• _Machine-readable hardware designs_:
######
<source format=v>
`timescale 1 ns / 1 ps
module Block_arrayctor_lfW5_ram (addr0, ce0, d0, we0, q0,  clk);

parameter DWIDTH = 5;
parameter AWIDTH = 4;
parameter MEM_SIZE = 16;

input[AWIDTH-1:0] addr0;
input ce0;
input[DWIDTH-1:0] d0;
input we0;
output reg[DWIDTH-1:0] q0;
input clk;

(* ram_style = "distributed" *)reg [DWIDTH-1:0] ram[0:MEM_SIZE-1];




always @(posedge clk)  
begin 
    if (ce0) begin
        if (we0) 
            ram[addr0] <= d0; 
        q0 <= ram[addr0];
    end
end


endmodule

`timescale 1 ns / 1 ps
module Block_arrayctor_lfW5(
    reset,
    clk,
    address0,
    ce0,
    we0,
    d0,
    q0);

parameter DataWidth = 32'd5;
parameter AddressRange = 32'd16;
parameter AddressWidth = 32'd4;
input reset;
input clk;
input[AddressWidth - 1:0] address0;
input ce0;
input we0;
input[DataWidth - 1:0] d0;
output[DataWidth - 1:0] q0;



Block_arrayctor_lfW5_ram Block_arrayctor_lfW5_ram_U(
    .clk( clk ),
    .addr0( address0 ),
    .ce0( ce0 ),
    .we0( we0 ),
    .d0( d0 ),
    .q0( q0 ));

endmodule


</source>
######
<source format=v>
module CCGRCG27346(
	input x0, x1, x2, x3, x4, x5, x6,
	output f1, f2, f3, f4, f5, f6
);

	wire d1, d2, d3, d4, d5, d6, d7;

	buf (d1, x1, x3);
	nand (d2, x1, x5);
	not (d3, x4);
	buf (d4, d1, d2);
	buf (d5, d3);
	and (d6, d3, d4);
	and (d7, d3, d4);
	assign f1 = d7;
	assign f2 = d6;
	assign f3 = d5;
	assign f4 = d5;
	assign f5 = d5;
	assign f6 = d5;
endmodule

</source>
######
• _Prompt_: Whenever the string "assign" shows up in a line of the entries, copy that line.

• _Expected output_:
	assign f1 = d7;
	assign f2 = d6;
	assign f3 = d5;
	assign f4 = d5;
	assign f5 = d5;
	assign f6 = d5;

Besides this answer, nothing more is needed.